1 – Je suis fâché de voir, écrit Voltaire à d’Alembert, 24 Mai 1757, que le chevalier de Jaucourt, à l’article ENFER, prétende que l’enfer était un point de la doctrine de Moïse ; cela n’est pas vrai, de par tous les diables. Pourquoi mentir ? » Et d’Alembert lui répondait : « Vous faites injure au chevalier de Jaucourt de mettre sur son compte l’article ENFER ; il est de notre théologien, docteur et professeur de Navarre (Mallet), qui est mort à la peine, et qui sait actuellement si l’enfer de la nouvelle loi est plus réel que celui de l’ancienne. Au reste, cet article ENFER n’est pas sans mérite, l’auteur y a eu le courage de dire qu’on ne pouvait pas prouver l’éternité des peines par la raison : cela est fort pour un sorboniste. » (G.A.)

 

2 – Dans le Dictionnaire encyclopédique, l’auteur de l’article théologique ENFER semble se méprendre étrangement en citant le Deutéronome, au chapitre XXII, v. 23 et suivants ; il n’y est pas plus question d’enfer que de mariage et de danse. On fait parler Dieu ainsi : « Ils m’ont provoqué dans celui qui n’était pas leur Dieu, et ils m’ont irrité dans leurs vanités ; et moi je les provoquerai dans celui qui n’est pas mon peuple, et je les irriterai dans une nation folle. – Un feu s’est allumé dans ma fureur, et il brûlera jusqu’au bord du souterrain, et il dévorera la terre avec ses fermes, et il brûlera les racines des montagnes. – J’accumulerai les maux sur eux : je viderai sur eux mes flèches ; je les ferai mourir de faim ; les oiseaux les dévoreront d’une morsure amère ; j’enverrai contre eux les dents des bêtes avec la fureur des reptiles et des serpents.
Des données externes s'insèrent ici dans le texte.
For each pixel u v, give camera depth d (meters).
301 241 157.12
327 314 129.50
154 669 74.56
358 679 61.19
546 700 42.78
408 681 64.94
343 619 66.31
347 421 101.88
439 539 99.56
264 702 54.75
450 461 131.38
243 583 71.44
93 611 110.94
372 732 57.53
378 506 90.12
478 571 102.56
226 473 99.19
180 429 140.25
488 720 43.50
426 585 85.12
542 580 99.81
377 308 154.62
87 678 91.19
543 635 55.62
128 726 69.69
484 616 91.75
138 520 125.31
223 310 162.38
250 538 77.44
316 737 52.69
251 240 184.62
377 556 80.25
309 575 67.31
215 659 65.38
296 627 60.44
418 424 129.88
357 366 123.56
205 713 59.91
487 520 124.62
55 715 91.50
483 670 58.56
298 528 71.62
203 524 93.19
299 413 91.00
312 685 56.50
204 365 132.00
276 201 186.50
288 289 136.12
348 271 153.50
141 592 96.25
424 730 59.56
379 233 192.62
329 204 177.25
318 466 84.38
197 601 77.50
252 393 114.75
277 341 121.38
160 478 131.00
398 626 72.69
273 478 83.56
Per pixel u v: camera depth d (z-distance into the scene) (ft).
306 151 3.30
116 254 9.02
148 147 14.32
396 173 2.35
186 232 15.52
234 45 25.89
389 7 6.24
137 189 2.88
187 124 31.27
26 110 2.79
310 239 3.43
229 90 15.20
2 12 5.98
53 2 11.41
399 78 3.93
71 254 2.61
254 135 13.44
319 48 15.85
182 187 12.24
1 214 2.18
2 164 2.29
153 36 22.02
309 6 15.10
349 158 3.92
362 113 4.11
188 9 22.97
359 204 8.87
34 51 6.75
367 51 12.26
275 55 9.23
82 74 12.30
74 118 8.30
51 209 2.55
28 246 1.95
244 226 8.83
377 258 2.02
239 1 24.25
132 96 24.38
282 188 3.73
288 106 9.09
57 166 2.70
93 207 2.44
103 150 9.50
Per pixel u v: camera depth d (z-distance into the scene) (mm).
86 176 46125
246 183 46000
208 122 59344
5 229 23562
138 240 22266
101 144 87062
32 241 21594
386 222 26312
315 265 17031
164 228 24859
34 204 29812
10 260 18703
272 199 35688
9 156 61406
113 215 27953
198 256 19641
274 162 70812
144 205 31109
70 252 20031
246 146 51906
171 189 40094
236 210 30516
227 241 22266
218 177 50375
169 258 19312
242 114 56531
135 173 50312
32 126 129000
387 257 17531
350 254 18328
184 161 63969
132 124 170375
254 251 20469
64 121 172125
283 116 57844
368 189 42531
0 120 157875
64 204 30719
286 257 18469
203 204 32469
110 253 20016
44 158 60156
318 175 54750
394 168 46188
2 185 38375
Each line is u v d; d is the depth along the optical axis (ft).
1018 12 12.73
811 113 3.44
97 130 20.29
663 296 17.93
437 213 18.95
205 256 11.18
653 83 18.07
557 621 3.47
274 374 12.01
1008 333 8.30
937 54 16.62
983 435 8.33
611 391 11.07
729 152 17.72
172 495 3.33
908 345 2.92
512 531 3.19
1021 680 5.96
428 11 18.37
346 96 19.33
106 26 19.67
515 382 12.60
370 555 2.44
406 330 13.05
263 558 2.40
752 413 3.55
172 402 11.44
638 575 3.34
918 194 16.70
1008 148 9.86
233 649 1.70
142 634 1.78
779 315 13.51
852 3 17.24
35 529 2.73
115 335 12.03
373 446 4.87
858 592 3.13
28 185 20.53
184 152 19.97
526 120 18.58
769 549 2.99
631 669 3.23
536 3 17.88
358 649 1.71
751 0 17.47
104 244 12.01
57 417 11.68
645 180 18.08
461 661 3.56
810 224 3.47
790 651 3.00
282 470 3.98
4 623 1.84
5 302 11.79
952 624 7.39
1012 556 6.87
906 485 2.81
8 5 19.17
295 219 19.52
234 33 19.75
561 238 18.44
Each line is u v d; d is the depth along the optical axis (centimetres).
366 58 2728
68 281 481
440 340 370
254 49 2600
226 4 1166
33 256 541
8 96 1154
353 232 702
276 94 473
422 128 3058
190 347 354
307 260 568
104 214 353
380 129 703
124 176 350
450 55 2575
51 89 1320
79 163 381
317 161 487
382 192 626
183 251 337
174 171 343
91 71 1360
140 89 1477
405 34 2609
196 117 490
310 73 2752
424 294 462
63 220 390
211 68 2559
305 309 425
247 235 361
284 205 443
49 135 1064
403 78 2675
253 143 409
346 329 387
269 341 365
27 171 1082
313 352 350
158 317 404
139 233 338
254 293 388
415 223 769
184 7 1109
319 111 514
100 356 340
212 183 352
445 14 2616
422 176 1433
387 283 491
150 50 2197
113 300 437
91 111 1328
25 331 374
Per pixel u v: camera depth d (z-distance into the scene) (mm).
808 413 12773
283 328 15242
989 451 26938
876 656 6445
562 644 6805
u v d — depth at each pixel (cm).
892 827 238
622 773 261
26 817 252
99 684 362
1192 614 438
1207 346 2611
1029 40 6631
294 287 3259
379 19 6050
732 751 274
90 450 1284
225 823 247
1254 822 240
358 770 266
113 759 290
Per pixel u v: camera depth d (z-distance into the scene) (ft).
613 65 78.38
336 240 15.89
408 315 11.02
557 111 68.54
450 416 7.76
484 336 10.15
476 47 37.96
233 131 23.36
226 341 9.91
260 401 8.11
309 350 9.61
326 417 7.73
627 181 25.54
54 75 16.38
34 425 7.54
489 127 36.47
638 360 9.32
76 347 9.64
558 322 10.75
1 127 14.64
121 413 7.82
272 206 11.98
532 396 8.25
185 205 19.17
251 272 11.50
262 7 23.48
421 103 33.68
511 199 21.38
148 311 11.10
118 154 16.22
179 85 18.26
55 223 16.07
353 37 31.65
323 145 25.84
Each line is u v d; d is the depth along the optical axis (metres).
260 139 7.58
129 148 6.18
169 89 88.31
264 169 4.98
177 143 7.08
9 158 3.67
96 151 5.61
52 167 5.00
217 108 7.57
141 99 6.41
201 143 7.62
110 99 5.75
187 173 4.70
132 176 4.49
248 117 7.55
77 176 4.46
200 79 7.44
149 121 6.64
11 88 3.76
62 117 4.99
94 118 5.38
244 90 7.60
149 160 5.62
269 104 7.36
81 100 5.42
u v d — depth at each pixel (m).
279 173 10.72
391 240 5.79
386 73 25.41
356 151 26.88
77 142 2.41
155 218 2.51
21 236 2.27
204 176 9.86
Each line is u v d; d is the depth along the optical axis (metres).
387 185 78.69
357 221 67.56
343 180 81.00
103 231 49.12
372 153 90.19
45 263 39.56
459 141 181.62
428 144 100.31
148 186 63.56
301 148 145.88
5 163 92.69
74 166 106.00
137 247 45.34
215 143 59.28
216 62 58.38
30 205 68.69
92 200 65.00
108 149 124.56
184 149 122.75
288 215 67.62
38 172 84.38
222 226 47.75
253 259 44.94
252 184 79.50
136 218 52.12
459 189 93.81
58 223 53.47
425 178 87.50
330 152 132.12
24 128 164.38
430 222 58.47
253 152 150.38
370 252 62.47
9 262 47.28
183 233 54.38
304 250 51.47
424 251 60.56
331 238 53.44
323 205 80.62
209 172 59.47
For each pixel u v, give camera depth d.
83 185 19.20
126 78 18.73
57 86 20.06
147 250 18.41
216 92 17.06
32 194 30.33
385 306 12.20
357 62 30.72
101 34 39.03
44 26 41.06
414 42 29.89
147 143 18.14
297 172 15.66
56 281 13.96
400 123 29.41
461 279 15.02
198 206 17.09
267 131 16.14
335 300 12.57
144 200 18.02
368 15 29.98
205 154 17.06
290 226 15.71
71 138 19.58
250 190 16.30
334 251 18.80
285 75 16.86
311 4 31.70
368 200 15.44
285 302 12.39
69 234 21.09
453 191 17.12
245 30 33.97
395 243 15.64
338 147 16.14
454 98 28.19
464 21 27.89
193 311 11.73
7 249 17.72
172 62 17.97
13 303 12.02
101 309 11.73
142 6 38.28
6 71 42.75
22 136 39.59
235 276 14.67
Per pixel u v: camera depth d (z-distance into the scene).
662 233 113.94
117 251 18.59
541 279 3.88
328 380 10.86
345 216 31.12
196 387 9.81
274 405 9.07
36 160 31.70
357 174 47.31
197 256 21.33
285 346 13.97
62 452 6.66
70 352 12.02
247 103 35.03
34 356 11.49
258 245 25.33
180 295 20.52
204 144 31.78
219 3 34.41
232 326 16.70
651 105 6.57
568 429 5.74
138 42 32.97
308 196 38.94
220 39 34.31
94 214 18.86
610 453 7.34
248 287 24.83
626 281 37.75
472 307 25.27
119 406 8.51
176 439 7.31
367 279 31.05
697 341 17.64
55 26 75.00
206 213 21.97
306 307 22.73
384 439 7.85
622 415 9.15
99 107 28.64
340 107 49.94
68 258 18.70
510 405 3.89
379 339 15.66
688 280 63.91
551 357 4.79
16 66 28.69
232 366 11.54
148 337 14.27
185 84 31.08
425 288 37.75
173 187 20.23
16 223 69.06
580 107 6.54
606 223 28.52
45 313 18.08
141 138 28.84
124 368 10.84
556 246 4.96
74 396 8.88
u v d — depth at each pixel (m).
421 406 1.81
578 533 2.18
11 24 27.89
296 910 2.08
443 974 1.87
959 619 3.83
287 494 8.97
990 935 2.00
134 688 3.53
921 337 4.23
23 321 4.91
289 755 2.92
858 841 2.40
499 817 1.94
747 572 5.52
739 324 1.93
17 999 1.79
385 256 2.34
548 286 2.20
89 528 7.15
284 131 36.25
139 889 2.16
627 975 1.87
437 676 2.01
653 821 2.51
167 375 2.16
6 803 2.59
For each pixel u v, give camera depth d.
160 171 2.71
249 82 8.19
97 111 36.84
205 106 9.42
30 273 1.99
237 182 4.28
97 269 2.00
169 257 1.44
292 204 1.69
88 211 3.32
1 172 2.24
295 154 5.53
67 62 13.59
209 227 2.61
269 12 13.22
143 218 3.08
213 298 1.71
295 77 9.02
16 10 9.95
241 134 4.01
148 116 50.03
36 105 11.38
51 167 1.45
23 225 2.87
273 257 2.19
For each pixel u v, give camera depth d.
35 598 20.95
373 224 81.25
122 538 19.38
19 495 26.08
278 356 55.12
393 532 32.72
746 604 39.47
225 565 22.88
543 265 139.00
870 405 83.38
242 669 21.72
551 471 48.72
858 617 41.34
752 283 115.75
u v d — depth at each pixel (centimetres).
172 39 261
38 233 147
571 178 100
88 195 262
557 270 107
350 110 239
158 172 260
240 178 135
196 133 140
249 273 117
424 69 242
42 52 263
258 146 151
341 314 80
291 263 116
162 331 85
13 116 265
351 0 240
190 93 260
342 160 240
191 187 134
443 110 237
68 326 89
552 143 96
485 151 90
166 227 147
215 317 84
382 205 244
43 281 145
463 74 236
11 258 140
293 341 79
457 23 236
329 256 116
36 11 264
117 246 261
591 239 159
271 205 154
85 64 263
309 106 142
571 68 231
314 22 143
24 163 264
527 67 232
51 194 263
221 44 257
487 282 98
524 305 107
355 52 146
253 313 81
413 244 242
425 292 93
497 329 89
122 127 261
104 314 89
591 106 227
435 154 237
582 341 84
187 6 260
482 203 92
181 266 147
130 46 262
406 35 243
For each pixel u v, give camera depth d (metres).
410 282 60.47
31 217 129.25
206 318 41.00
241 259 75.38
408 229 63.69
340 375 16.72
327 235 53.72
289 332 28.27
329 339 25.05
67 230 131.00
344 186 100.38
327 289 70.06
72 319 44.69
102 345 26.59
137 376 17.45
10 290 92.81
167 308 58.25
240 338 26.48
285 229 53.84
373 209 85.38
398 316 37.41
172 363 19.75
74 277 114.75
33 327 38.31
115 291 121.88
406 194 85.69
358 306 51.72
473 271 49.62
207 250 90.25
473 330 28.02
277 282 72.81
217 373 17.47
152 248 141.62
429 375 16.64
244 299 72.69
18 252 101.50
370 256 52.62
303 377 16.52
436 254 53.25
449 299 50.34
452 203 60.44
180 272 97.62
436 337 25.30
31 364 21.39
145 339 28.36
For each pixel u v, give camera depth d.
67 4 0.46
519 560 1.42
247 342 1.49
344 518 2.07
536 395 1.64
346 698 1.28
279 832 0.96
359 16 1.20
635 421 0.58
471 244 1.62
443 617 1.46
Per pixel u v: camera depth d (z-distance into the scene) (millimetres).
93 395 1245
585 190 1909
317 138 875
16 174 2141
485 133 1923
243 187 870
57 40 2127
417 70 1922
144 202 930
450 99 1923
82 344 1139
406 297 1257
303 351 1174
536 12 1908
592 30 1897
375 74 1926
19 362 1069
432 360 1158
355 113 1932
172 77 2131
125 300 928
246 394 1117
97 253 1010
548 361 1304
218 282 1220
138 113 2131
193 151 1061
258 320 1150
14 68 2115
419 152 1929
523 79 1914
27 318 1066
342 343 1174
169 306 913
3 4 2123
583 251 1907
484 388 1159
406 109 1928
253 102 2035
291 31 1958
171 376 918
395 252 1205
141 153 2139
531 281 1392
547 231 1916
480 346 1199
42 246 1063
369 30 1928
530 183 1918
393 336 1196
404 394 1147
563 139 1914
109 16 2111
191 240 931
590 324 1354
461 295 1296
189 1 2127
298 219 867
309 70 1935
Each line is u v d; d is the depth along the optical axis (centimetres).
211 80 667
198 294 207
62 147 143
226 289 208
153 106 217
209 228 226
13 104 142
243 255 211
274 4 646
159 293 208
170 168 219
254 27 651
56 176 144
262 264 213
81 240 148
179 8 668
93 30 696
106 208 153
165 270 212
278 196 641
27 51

Le glaive les dévastera au-dehors, et la frayeur au-dedans, eux et les garçons, et les filles, et les enfants à la mamelle, avec les vieillards. »

 

            Y a-t-il là, s’il vous plait, rien qui désigne des châtiments après la mort ? Des herbes sèches, des serpents qui mordent, des filles et des enfants qu’on tue, ressemblent-ils à l’enfer ? N’est-il pas honteux de tronquer un passage pour y trouver ce qui n’y est pas ? Si l’auteur s’est trompé, on lui pardonne ; s’il a voulu tromper, il est inexcusable. (Voltaire.)

 

3 – Les apparitions que l’on voit mentionnées dans la Bible appartiennent au domaine de l’imagination poétique et populaire. Le mot hébreu schéol, qui désigne un lieu souterrain, est un nom propre, au lieu d’être celui d’un séjour commun des morts comme l’enfer. Les peines ainsi que les récompenses de la loi mosaïque sont toutes de ce monde ; mais elles ne sont pas toujours personnelles, et le coupable est aussi puni dans sa postérité. Le dogme d’une autre vie ne date guère chez les Juifs que des pharisiens qui empruntèrent cette croyance aux Chaldéens et aux Perses. – Voir Munk. (G.A.)

 

4 – Et tous ne sont pas non plus des Voltaire qui aidait de sa bourse ceux qui plaidaient contre lui-même. En 1770, raconte la Revue des Autographes, madame Denis ayant eu un procès avec un agriculteur au sujet d’une portion de terrain qu’elle prétendait appartenir à son oncle, l’agriculteur, à qui l’argent manquait pour soutenir ses droits, conjura Voltaire de lui prêter vingt-cinq louis. – C’est l’héritage de mon père qu’on veut me ravir, et vous seul pouvez me fournir les moyens d’obtenir justice. – Oh ! oh ! voilà qui est nouveau, s’écria Voltaire. Wagnières, dit-il à son secrétaire, avons-nous cette somme en caisse ? – Oui, monsieur Voltaire. – Eh bien ! comptez-les à ce brave homme qui vient chercher ici des verges pour me fouetter, et qui n’aura pas compté en vain sur mes bons sentiments.

 

            Et l’agriculteur ayant gagné son procès, Voltaire alla tout de suite féliciter M. Pan…t d’un succès qui lui était dû. (G.A.)

 

5 – Il ne faut jamais oublier qu’au temps où Voltaire écrivait ceci, il n’y avait pas deux hommes par village sachant lire ; les paysans étaient toujours ces animaux farouches, noirs, livides, affamés, dont parle La Bruyère, et s’enivrant les dimanches et fêtes avec leur curé. Imaginez des êtres semblables à ces Chouans de la Bretagne que nous connûmes si bien depuis. Quelle distance les sépare de ces bourgeois de Londres que Voltaire admire ! (G.A.)